Die amerikanische Botschafterin in der Schweiz kritisierte diverse hiesige Banken, dass diese keine US-Kunden mehr bedienen würden. Die Rüge wirkt angesichts des Steuerstreits deplaziert.
Es ist ein Schreiben, dass die Adressaten wohl mit Hochgenuss an die Presse durchsickern liessen. Wie die Schweizer «Handelszeitung» in einer Vorabmeldung berichtete, verschickte die US-Bortschafterin in der Schweiz, Suzan LeVine, jüngst einen Brief an diverse hiesige Banken.
Darin beklagte sich die Vertreterin der USA in der Schweiz, dass Schweizer Banken amerikanische Kunden hierzulande vor die Türe gesetzt hätten. «Viele US-Bürger haben mir gegenüber ihre Sorgen ausgedrückt, dass ihnen der Zugang zu Bankdienstleistungen in der Schweiz fehle», so LeVine.
Schlechtes Timing
Wie weiter berichtet wird, hatte LeVine auch gleich einige Ratschläge für das Swiss Banking parat. Der Brief schliesst damit, dass die Botschafterin ein Treffen vorschlägt, um «das Regelwerk und die Prozesse der Bank» im Umgang mit US-Kunden zu diskutieren.
Laut der «Handelszeitung» ist das Schreiben an zahlreiche hiesige Institute ergangen, darunter auch an die Migros Bank und mindestens ein Geldhaus, das noch auf eine Steuerbusse aus Washington wartet. Entsprechend ungünstig erscheint das Timing des Schreibens aus Schweizer Warte – dem Bericht zufolge hat es auch schon für einige Irritation in der Branche gesorgt.
Mehrere Dutzend Banken waren dieses Jahr noch mit der Beendigung des US-Programms zur Beilegung des Steuerstreits mit den USA beschäftigt, was in aller Regel mit einem Schuldeingeständnis und einer Bussenzahlung endete.
Diese Institute mussten sich ausserdem zu zukünftigem Wohlverhalten gegenüber Amerika verpflichten.

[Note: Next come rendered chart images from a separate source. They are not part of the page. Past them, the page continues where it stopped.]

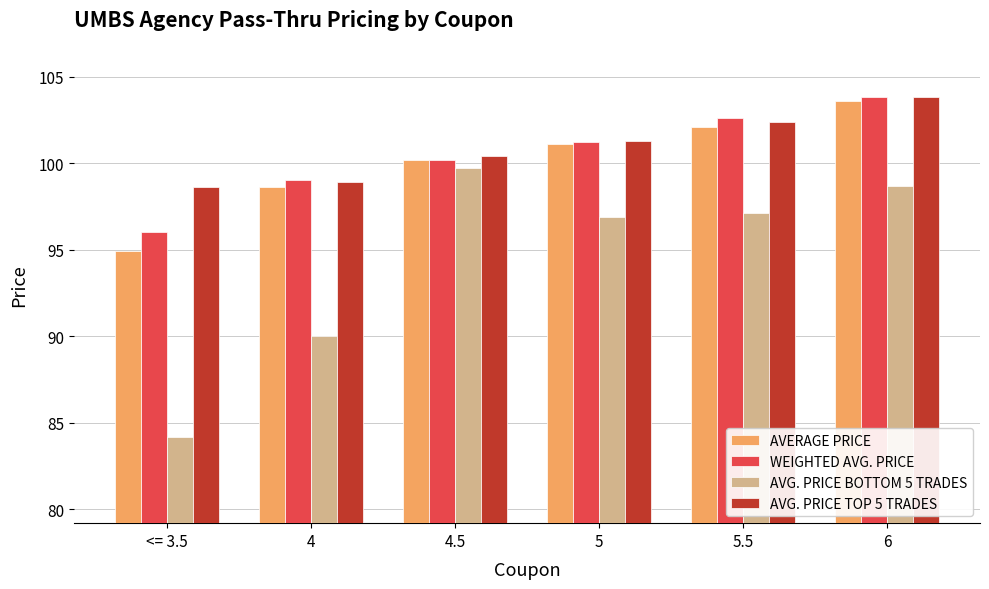

Rank the categories by AVERAGE PRICE value from highest to lowest.

6, 5.5, 5, 4.5, 4, <= 3.5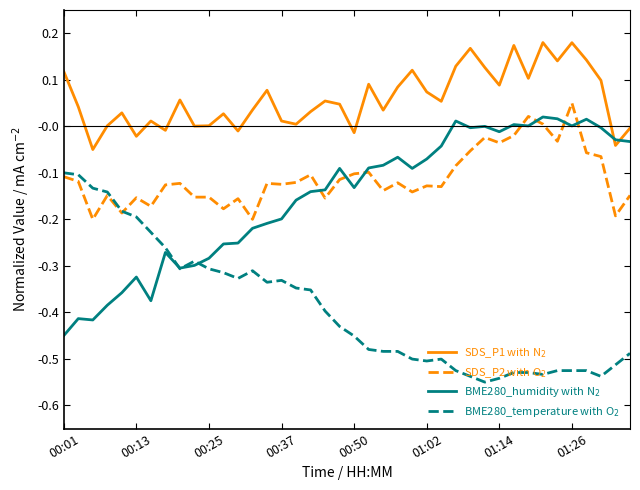

True or false: SDS_P1 with N$_2$ and BME280_temperature with O$_2$ intersect in this chart.

False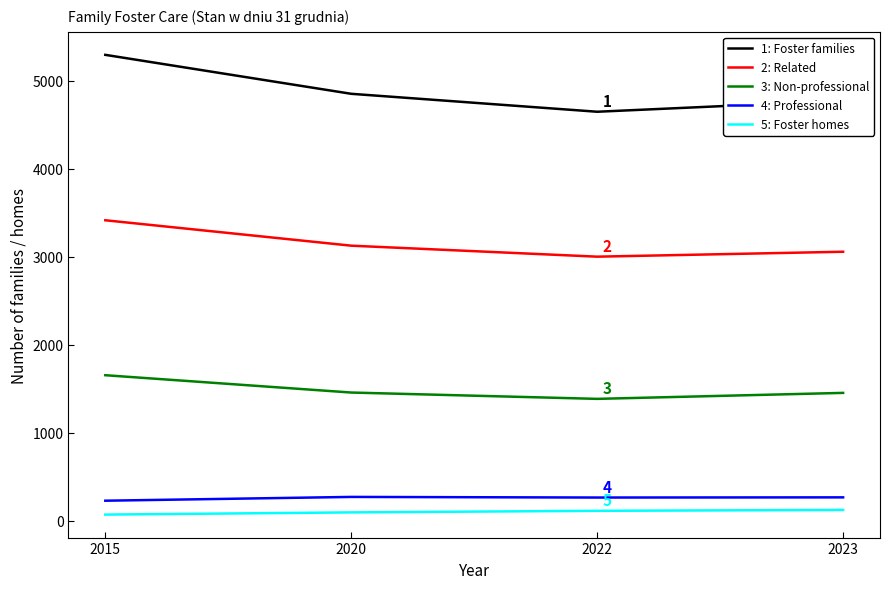

The 4: Professional series shows 263 at 2022. True or false?

True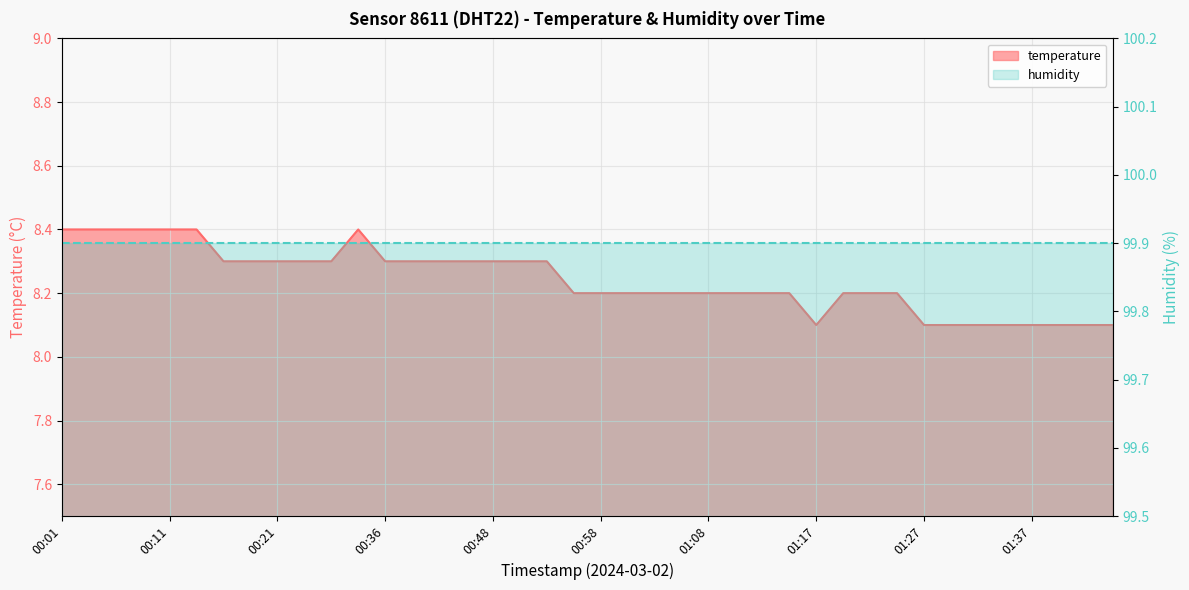

Reading right to left, list all the values displayed in this chart.

8.1	8.1	8.1	8.1	8.1	8.1	8.1	8.1	8.2	8.2	8.2	8.1	8.2	8.2	8.2	8.2	8.2	8.2	8.2	8.2	8.2	8.3	8.3	8.3	8.3	8.3	8.3	8.3	8.4	8.3	8.3	8.3	8.3	8.3	8.4	8.4	8.4	8.4	8.4	8.4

Steuerstreit ist noch nicht zu Ende
Und noch immer warten mehrere so genannte Kategorie-1-Banken, gegen die in den Staaten ein Strafverfahren wegen Verletzung von US-Steuergesetzen eröffnet wurde, auf den Abschluss ihres Verfahrens. Dazu zählen bedeutende Institute wie die Zürcher und die Basler Kantonalbank sowie die Genfer Privatbank Pictet.
Doch nicht nur wegen des Timings wirkt die Kritik LeVines deplaziert. Zwar trifft es durchaus zu, dass sich zahlreiche Schweizer Banken auf der Höhe der Unsicherheiten im Steuerstreit recht rüde von US-Kunden trennten. Ab mit Schaden, mochte vielerorts die Devise gewesen sein.
Rechnung geht nicht mehr auf
Doch heute ist es nicht mehr allein die nackte Angst, die Schweizer Banker davon abhält, Kunden anzunehmen. Vielmehr sind im Geschäft mit US-Kunden schlicht neue Realitäten eingekehrt.
Und die wichtigste Realität lautet: Das mit US-Gesetz konforme Banking mit jener Klientel ist so teuer geworden, dass sich die Betreuung der wohl eher vermögenden, denn schwerreichen 20'000 US-Expats in der Schweiz nicht mehr lohnt. Kommen die Unwägbarkeiten mit dem US-Steuervogt dazu, dann geht die Rechnung hiesiger Bank-Chefs erst recht nicht mehr auf.
Scharf auf US-Kunden
Was nicht heisst, dass sie gar keine US-Kunden mehr betreuen würden. In der Schweiz sind rund 40 speziell für dieses Geschäft lizensierte Einheiten aktiv, die meisten grossen Vermögensverwalter verfügen über solche Dienste. Nur eben: Die sind dem Geschäft mit reichen Privatkunden vorbehalten. Damit sich der Aufwand rechnet.
Ebenso sind diverse Schweizer Vermögensverwalter aktiv dabei, das Onshore-Geschäft vor Ort in den USA zu entwickeln, wie auch finews.ch berichtete. Kurz: Die Schweizer Banken sind durchaus an US-Kunden interessiert. Nur eben nicht so, wie sich das Botschafterin LeVine vorstellt.